* [Task objective]: Every record below should be written out exactly; pictures stay out.

* [Data supplied]:
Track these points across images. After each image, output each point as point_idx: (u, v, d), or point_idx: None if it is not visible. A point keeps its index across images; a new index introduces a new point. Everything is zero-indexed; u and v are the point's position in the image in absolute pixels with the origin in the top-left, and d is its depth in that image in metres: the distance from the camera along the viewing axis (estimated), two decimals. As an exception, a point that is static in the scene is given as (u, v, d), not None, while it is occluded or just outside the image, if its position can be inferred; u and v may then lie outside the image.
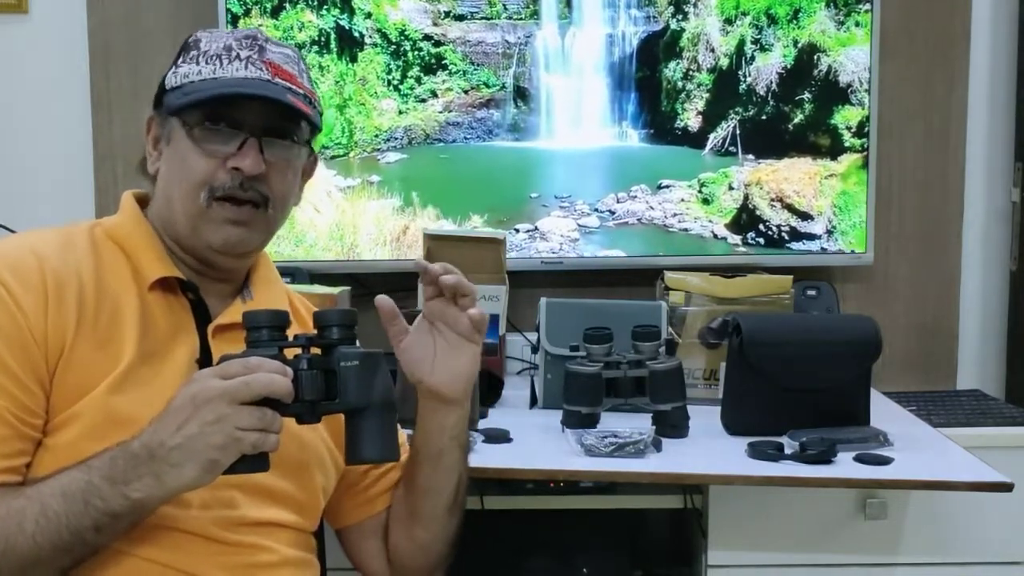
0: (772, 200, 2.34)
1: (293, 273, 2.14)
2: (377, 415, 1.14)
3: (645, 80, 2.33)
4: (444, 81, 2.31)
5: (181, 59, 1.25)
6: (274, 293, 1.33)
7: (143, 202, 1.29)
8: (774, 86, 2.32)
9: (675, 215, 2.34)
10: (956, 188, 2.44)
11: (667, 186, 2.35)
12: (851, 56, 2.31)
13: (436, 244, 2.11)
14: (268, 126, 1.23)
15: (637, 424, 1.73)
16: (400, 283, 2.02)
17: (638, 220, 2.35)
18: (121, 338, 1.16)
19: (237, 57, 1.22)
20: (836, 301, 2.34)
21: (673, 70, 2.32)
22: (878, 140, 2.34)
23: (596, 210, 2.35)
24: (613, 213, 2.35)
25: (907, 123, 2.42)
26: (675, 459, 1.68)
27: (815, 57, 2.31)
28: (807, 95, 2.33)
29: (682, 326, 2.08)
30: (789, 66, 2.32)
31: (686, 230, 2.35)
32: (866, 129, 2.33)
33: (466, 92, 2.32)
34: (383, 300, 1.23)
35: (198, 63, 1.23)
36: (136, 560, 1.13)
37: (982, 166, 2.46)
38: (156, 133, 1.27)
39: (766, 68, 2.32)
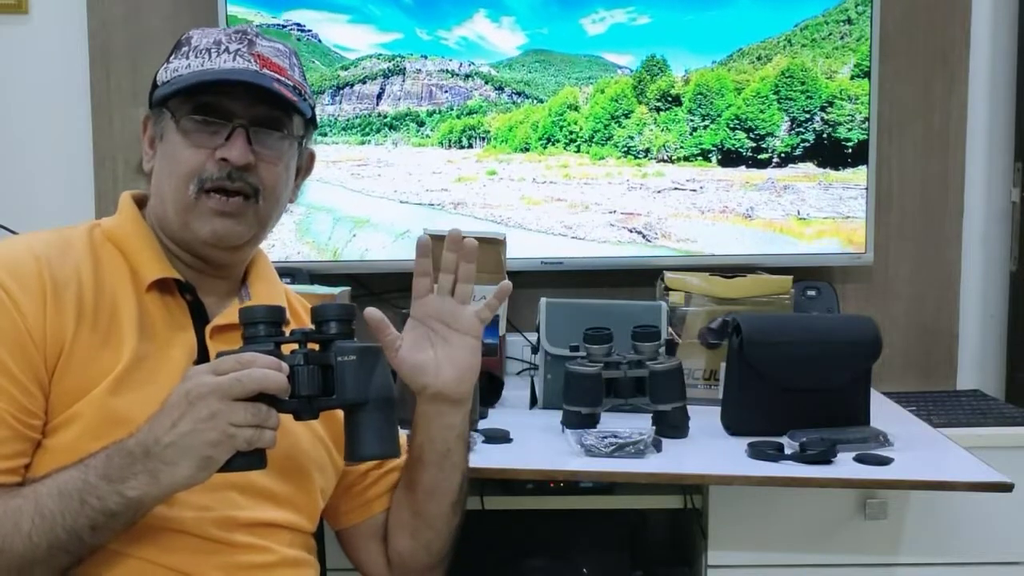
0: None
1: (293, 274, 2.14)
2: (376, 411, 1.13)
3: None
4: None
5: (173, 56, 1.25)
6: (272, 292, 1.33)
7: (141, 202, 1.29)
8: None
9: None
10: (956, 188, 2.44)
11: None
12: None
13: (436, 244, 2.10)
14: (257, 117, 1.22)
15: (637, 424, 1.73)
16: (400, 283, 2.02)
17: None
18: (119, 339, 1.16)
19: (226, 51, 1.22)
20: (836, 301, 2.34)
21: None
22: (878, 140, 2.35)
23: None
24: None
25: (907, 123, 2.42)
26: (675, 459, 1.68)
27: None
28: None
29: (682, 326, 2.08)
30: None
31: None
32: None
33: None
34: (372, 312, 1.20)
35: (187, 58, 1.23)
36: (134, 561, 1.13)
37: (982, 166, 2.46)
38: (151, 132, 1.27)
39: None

* [Solved problem]:
Track these points across images. After each image, output each point as point_idx: (u, v, d), or point_idx: None if it is not visible. A point keeps its index across images; a new index introduces a new point. Everything is zero-indexed; u and v are the point's position in the image in absolute pixels with the origin in the top-left, and d is its depth in that image in metres: the distance from the camera along the viewing axis (estimated), two decimals. As an exception, a point that is static in the scene is given as (u, v, d), not None, while it is occluded or just outside the image, if its position can be inferred; u and v may then lie outside the image.
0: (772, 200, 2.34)
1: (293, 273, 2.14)
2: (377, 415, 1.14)
3: (645, 80, 2.33)
4: (444, 81, 2.31)
5: (181, 59, 1.25)
6: (274, 293, 1.33)
7: (143, 202, 1.29)
8: (774, 86, 2.32)
9: (675, 215, 2.34)
10: (956, 188, 2.44)
11: (667, 186, 2.35)
12: (851, 56, 2.31)
13: (436, 244, 2.11)
14: (268, 126, 1.23)
15: (637, 424, 1.73)
16: (400, 283, 2.02)
17: (638, 220, 2.35)
18: (121, 338, 1.16)
19: (237, 57, 1.22)
20: (836, 301, 2.34)
21: (673, 70, 2.32)
22: (878, 140, 2.34)
23: (596, 210, 2.35)
24: (613, 213, 2.35)
25: (907, 123, 2.42)
26: (675, 459, 1.68)
27: (815, 57, 2.31)
28: (807, 95, 2.33)
29: (682, 326, 2.08)
30: (789, 66, 2.32)
31: (686, 230, 2.35)
32: (866, 129, 2.33)
33: (466, 92, 2.32)
34: (383, 300, 1.23)
35: (198, 63, 1.23)
36: (136, 560, 1.13)
37: (982, 166, 2.46)
38: (156, 133, 1.27)
39: (766, 68, 2.32)
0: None
1: (293, 274, 2.14)
2: (376, 411, 1.13)
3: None
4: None
5: (173, 56, 1.25)
6: (272, 292, 1.33)
7: (141, 202, 1.29)
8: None
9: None
10: (956, 188, 2.44)
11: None
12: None
13: (436, 244, 2.10)
14: (257, 117, 1.22)
15: (637, 424, 1.73)
16: (400, 283, 2.02)
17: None
18: (119, 339, 1.16)
19: (226, 51, 1.22)
20: (836, 301, 2.34)
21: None
22: (878, 140, 2.35)
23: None
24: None
25: (907, 123, 2.42)
26: (675, 459, 1.68)
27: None
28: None
29: (682, 326, 2.08)
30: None
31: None
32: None
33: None
34: (372, 312, 1.20)
35: (187, 58, 1.23)
36: (134, 561, 1.13)
37: (982, 166, 2.46)
38: (151, 132, 1.27)
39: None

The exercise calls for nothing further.